The indoor winter training routine for the Cardinals includes physically demanding days with varying practice lengths to increase stamina and strength. An average day could feature longer hours with a moderate pace or shorter, very intense pieces. In any scenario, the erg tests the Louisville rowers both physically and mentally.
"If you ask almost any rower, they will tell you there are really no easy days of winter training," explained McIlduff. "The erg is not a very pleasant form of exercise, but it mimics the rowing stroke well and it never lies."
With the Cardinals' current winter training schedule in its final phase, the coaches have already seen significant improvement over last year's results. Louisville's top speed on the erg has increased while the overall depth of the program has also improved.
"The great part about training indoors is that you really get to see who comes out of the wood work.
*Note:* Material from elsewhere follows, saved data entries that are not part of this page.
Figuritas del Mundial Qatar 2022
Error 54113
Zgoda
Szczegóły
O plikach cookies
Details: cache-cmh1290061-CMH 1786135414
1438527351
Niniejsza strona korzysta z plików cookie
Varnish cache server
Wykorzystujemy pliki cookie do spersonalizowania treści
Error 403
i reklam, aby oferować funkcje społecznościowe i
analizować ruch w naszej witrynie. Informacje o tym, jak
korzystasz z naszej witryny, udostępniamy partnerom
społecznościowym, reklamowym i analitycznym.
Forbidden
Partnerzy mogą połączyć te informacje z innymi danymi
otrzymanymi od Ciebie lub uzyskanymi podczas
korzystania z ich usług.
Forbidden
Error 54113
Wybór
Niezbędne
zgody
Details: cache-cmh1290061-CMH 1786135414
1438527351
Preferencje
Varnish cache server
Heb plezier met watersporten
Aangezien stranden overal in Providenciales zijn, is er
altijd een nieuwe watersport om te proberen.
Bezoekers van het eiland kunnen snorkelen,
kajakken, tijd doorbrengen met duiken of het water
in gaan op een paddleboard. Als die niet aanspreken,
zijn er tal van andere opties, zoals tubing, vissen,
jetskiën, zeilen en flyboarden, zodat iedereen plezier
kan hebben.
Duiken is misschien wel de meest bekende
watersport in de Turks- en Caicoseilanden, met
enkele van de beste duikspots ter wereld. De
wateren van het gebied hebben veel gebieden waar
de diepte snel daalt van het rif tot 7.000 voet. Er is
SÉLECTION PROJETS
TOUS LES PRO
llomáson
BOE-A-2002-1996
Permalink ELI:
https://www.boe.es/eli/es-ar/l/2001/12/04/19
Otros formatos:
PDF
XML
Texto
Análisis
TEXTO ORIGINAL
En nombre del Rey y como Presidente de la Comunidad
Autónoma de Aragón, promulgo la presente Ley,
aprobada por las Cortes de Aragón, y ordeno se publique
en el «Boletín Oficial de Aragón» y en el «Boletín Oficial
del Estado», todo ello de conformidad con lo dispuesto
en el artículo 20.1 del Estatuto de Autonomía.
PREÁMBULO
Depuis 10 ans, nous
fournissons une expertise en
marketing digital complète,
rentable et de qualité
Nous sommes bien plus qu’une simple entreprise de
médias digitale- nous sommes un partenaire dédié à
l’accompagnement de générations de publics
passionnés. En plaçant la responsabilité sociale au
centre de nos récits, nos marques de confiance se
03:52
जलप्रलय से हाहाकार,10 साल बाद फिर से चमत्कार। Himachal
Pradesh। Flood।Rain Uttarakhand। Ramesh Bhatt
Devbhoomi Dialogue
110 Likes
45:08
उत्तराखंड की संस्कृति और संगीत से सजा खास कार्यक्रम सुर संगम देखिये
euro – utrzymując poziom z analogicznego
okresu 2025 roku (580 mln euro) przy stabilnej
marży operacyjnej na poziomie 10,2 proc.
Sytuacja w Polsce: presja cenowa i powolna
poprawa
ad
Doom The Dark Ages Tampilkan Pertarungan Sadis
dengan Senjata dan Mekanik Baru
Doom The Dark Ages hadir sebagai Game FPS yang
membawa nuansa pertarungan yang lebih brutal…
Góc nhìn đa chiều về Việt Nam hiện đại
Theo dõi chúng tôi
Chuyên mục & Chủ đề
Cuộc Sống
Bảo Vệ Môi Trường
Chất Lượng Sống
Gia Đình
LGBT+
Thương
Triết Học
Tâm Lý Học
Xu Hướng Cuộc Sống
The indoor training environment gives individual athletes a chance to stand out that may not otherwise have the opportunity in the large team boats," McIlduff said. "We've had a lot of athletes take risks in their training, turning potential into action."
Along with the obvious physical challenges that come with indoor training, there is a mental demand that can push the limits of a team - individually and as a group. This tends to build team unity as they fight for a team goal. There is also strong dose of healthy competition, which translates well when the team returns to the water against outside competition.
"The work done in the erg room is certainly beneficial and important in getting back on the water as prepared as possible for the racing season," said McIlduff. "You develop so much fitness and strength when training indoors on the erg and it can really translate to boat speed on the water. You also tend to see a new love and rejuvenation for the boat after spending so much time on the erg and you'd almost rather row in a blizzard or a tsunami than do another workout on the erg."
Winter training is a time for getting faster and developing mental toughness while also creating confidence in the athletes with the ultimate goal being to get them as prepared as possible for race season. And with racing scheduled to begin in just five weeks, now is the time for Louisville to make the final strides in its winter training.
"Once spring break hits, there's not a whole lot of time to just focus on fitness and develop strength because every other weekend we are racing and it's crucial to prepare for the races," McIlduff explained. "This is the time to zero in on our goals as a team and commit to working as hard as we can to achieve them."
The Cardinals' first chance to test the results of their winter training work will come on March 15-16 with the Oak Ridge Cardinal Invitational at Melton Hill Lake in Oak Ridge, Tenn. That event will kick off Louisville's spring racing season, which culminates with the NCAA Championship on May 30-June 1 in Indianapolis, Ind.